--- START ---
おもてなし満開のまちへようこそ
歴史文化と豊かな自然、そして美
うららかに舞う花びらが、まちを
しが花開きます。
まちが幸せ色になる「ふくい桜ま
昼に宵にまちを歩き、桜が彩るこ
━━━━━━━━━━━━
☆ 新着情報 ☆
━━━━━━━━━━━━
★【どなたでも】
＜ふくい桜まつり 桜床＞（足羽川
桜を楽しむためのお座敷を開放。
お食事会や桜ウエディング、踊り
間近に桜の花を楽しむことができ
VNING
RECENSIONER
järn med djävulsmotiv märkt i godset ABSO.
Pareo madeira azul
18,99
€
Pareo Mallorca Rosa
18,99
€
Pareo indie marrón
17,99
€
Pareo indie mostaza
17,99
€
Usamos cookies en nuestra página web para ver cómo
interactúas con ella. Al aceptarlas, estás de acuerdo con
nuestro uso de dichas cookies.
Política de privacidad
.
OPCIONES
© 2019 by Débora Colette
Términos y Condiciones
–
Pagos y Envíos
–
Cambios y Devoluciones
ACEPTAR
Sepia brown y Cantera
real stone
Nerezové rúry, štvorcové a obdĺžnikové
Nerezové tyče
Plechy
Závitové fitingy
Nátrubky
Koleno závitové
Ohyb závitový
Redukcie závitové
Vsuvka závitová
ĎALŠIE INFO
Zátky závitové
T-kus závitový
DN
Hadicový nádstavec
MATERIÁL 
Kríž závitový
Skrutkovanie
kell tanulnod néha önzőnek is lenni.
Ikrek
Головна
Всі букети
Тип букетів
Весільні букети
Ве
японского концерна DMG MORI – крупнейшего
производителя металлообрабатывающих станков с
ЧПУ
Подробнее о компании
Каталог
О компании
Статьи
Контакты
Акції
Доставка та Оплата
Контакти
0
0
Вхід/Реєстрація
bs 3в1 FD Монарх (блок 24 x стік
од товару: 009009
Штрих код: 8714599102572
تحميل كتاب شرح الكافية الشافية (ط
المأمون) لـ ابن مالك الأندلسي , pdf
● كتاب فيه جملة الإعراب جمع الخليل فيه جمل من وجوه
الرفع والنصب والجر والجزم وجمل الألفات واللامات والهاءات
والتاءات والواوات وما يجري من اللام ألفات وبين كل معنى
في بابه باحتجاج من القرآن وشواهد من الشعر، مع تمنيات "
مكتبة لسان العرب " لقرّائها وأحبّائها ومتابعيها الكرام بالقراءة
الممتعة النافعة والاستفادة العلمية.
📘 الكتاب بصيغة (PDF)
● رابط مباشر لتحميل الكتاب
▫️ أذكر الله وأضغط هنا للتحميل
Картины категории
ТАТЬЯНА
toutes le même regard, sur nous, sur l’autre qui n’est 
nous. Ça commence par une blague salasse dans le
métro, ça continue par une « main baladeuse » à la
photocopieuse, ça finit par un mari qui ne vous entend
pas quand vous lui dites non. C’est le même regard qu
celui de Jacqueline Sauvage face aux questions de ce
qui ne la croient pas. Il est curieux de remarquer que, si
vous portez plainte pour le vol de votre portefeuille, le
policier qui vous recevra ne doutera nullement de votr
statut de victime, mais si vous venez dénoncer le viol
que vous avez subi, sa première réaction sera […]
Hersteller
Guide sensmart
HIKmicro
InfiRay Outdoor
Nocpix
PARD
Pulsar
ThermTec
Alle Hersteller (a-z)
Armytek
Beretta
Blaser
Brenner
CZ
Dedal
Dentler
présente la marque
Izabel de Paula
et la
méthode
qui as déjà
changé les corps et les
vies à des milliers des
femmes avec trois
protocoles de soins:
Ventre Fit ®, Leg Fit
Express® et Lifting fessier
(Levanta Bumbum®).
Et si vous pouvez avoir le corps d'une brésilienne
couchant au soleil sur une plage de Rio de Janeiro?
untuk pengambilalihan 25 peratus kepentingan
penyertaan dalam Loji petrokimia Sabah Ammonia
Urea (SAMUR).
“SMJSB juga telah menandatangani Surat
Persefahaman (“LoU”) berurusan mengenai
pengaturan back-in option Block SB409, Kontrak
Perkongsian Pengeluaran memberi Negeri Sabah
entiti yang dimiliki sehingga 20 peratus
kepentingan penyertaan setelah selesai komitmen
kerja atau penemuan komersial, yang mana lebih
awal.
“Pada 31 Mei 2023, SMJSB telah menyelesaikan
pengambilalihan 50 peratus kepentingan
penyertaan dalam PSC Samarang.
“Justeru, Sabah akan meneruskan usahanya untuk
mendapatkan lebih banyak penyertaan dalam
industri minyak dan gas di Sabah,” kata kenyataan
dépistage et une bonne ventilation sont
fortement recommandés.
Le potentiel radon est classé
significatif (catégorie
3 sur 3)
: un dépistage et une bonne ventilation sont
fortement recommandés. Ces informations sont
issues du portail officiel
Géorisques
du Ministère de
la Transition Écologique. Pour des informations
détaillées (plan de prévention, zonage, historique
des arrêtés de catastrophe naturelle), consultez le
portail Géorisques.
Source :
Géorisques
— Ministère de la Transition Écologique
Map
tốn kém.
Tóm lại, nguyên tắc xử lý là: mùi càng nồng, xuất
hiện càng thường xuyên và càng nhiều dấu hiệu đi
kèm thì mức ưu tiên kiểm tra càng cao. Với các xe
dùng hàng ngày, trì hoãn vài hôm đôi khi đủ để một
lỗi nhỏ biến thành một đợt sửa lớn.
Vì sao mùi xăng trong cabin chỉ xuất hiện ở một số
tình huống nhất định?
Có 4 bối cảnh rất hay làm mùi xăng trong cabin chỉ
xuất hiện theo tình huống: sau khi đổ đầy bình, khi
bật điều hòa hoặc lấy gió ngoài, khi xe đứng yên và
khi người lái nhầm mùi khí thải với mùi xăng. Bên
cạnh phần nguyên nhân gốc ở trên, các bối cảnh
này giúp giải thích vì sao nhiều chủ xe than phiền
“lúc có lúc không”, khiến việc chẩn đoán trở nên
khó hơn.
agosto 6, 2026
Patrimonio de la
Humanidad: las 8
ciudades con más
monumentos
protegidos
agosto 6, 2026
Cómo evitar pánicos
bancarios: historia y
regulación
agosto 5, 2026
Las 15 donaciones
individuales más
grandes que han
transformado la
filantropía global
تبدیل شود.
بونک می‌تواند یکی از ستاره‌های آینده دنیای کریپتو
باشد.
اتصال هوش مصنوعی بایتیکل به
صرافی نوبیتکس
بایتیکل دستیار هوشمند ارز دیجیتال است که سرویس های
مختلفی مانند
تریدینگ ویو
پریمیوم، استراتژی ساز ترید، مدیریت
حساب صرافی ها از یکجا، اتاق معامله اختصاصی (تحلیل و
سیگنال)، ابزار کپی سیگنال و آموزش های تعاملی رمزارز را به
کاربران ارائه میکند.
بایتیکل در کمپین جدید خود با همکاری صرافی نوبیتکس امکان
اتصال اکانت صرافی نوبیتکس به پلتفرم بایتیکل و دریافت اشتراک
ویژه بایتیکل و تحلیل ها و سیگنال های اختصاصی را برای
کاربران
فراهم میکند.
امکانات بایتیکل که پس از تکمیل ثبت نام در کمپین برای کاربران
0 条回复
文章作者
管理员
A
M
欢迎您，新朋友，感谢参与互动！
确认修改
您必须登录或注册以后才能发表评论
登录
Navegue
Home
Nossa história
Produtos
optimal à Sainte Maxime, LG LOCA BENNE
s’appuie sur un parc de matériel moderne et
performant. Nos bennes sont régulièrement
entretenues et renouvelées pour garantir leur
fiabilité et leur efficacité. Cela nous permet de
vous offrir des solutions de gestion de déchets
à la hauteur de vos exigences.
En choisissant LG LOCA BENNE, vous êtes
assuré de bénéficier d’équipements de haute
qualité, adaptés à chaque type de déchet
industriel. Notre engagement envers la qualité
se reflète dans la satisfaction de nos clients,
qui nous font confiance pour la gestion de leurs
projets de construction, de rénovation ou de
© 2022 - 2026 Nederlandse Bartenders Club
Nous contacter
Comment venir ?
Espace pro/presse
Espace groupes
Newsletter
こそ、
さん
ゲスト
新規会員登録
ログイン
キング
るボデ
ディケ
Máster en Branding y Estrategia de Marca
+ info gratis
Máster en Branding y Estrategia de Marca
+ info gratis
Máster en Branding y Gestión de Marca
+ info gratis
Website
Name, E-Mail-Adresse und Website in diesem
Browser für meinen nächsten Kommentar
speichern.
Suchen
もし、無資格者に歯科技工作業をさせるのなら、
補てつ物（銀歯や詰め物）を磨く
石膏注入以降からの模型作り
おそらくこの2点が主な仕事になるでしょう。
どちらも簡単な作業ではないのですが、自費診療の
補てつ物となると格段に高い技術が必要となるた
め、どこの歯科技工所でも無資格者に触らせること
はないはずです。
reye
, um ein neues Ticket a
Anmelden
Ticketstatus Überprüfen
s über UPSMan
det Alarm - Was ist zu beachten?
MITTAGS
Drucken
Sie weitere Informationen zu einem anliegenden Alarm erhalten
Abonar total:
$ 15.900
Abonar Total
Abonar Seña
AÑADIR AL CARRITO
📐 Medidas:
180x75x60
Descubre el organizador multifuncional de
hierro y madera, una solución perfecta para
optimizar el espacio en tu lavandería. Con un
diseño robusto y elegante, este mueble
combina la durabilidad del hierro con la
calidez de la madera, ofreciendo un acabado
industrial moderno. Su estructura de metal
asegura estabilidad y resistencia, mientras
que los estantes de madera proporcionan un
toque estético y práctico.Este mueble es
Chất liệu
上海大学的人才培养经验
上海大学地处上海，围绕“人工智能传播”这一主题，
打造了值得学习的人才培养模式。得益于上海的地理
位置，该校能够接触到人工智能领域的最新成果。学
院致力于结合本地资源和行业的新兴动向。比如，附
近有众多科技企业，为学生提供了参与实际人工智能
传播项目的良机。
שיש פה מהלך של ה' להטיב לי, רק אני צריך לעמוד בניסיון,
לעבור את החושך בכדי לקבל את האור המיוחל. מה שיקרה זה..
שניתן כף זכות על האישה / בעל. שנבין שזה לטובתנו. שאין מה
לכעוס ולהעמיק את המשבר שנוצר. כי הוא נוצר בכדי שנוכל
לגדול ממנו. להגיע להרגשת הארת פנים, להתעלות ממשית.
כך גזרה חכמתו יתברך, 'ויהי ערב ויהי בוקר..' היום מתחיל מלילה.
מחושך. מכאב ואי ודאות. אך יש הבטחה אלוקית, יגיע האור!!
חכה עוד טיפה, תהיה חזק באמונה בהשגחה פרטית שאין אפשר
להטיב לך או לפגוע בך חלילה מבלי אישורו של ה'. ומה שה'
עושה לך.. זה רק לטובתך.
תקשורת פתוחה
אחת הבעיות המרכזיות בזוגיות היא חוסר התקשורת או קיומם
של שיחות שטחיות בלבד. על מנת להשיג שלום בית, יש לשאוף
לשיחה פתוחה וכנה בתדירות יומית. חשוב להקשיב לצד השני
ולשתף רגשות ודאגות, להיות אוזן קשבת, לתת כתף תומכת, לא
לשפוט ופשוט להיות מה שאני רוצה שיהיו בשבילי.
--- END ---
◆ Required action:
Search the data for "להטיב". Copy every line that has it.

◆ Response:
שיש פה מהלך של ה' להטיב לי, רק אני צריך לעמוד בניסיון,
להטיב לך או לפגוע בך חלילה מבלי אישורו של ה'. ומה שה'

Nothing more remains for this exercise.